Entradas de la colección
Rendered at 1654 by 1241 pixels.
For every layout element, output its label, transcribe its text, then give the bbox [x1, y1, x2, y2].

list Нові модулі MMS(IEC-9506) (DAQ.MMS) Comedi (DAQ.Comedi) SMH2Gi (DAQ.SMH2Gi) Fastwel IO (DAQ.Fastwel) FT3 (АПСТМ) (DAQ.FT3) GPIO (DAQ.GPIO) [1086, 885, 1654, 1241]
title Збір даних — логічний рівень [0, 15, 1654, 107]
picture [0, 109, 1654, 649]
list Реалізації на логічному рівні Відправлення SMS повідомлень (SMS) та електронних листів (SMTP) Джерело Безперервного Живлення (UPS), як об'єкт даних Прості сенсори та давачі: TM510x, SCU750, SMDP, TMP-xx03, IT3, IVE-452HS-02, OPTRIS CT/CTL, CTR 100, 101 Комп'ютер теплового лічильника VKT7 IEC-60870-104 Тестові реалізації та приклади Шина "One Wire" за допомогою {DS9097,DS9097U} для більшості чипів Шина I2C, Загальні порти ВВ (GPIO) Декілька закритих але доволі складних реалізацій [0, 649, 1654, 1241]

==

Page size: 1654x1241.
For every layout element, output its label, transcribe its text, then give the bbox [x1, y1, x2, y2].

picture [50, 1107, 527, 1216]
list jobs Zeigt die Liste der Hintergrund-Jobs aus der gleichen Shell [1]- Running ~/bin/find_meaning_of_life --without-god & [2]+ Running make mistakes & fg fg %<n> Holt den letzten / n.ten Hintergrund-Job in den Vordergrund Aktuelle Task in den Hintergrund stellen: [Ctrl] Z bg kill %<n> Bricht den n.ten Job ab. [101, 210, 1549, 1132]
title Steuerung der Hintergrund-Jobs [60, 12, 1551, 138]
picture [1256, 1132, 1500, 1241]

TAREA PLANTEADA: Reproduce el tramo que comienza en la línea que contiene "Page size: 1654x1241." y termina en la que contiene "picture [50, 1107, 527, 1216]", ambas incluidas. Cambia "layout element" por "visual element" y deja todo lo demás sin modificar.

SOLUCIÓN:
Page size: 1654x1241.
For every visual element, output its label, transcribe its text, then give the bbox [x1, y1, x2, y2].

picture [50, 1107, 527, 1216]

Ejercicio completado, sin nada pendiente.